▶ [Teks yang Ditampilkan]:
=-=-=-=-=
Beberapa teman seprofesi saya, redaktur di koran lokal
terbitan Medan dan juga suratkabar nasional di Jakarta, dalam kesempatan
berkomunikasi via telepon sering mengeluhkan sulitnya mencari reporter yang
mampu menulis berita dengan baik.
“Waktu direkrut, dia mengerti
dan tahu menjelaskan apa itu 5W1H dan piramida terbalik, tetapi setelah
beritanya ditulis, pusing saya membacanya karena tidak jelas apa maksudnya,”
kata seorang teman wartawan yang pernah bekerja sebagai pemimpin redaksi
di sebuah koran harian. “Lalu kalau dia tidak mengirim berita, alasannya karena
tidak ada berita yang menarik untuk diliput.”
Tidak tahu teknik menulis berita dengan baik, dan tidak mengerti
bagaimana cara mencari berita yang layak-tulis. Masalah ini saya pikir terjadi
di semua daerah di Indonesia, banyak koran mengalaminya. Apalagi jumlah media
cetak semakin banyak sementara orang yang benar-benar terpanggil menjadi
wartawan sangatlah sedikit.
Di bawah ini saya bagikan beberapa tips jurnalistik dari
pengalaman saya selama 15 tahun lebih menulis berita di koran dan situs Internet.
Sekarang untuk level reporter pemula, dan nanti di kesempatan lain saya akan
menulis tips dan teknik jurnalistik untuk tingkat redaktur agar tidak
“ditokoh-tokohi” reporter.
Tips
jurnalistik dasar bagi wartawan pemula: bagaimana menulis berita yang
baik untuk koran
Tips cara menulis berita #1:
Menulis dengan jujur. Fakta tidak boleh dipelintir. Opini dan penafsiran harus
ditulis dalam alinea yang berbeda. Boleh tidak netral, tapi harus independen.
Berbohong dalam berita adalah dosa terberat wartawan. Jika
jumlah aktivis LSM yang mendemo bupati hanya puluhan orang, jangan tulis
ratusan atau ribuan orang. Berita bohong seperti ini sangat sering muncul di
koran-koran daerah, terutama menyangkut liputan pilkada.
Jika harus menulis interpretasi atas sebuah fakta, tuliskanlah
di paragraf terpisah, dan tunjukkan secara jelas kepada pembaca supaya mereka
tahu mana yang fakta dan mana opini atau penafsiran si wartawan.
Reporter yang meliput berita di lapangan harus bersikap
independen terhadap semua pihak yang terkait dengan topik tulisannya. Berikan
kesempatan yang sama bagi semua narasumber untuk menjelaskan versi mereka,
jangan memvonis kebenaran. Wartawan boleh tidak netral, misalnya kalau harus
memihak pada rakyat yang jadi korban penindasan penguasa, namun harus selalu
independen dengan memberikan kesempatan pada penguasa untuk berbicara.
Tips cara menulis berita #2:
Tanda Baca koma dan pola piramida terbalik.
Berhati-hatilah menggunakan tanda baca koma. Bila salah
penempatan, maka redaktur di kantor redaksi bisa salah memahami laporan anda.
=-=-=-=-=
▶ [Yang Harus Dikerjakan]:
- a) Menurut teks tips menulis berita, sudah berapa lama penulisnya menulis berita di koran dan situs Internet?
- b) Salin persis bagian teks tips menulis berita, mulai dari "Di bawah ini" sampai dengan "tapi harus independen." (ikut disalin).
=-=-=-=-=
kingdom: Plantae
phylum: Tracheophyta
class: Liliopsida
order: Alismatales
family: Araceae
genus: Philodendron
=-=-=-=-=
▶ [Hasil yang Diharapkan]:
- a) Lebih dari 15 tahun.

- b)
Di bawah ini saya bagikan beberapa tips jurnalistik dari
pengalaman saya selama 15 tahun lebih menulis berita di koran dan situs Internet.
Sekarang untuk level reporter pemula, dan nanti di kesempatan lain saya akan
menulis tips dan teknik jurnalistik untuk tingkat redaktur agar tidak
“ditokoh-tokohi” reporter.
Tips
jurnalistik dasar bagi wartawan pemula: bagaimana menulis berita yang
baik untuk koran
Tips cara menulis berita #1:
Menulis dengan jujur. Fakta tidak boleh dipelintir. Opini dan penafsiran harus
ditulis dalam alinea yang berbeda. Boleh tidak netral, tapi harus independen.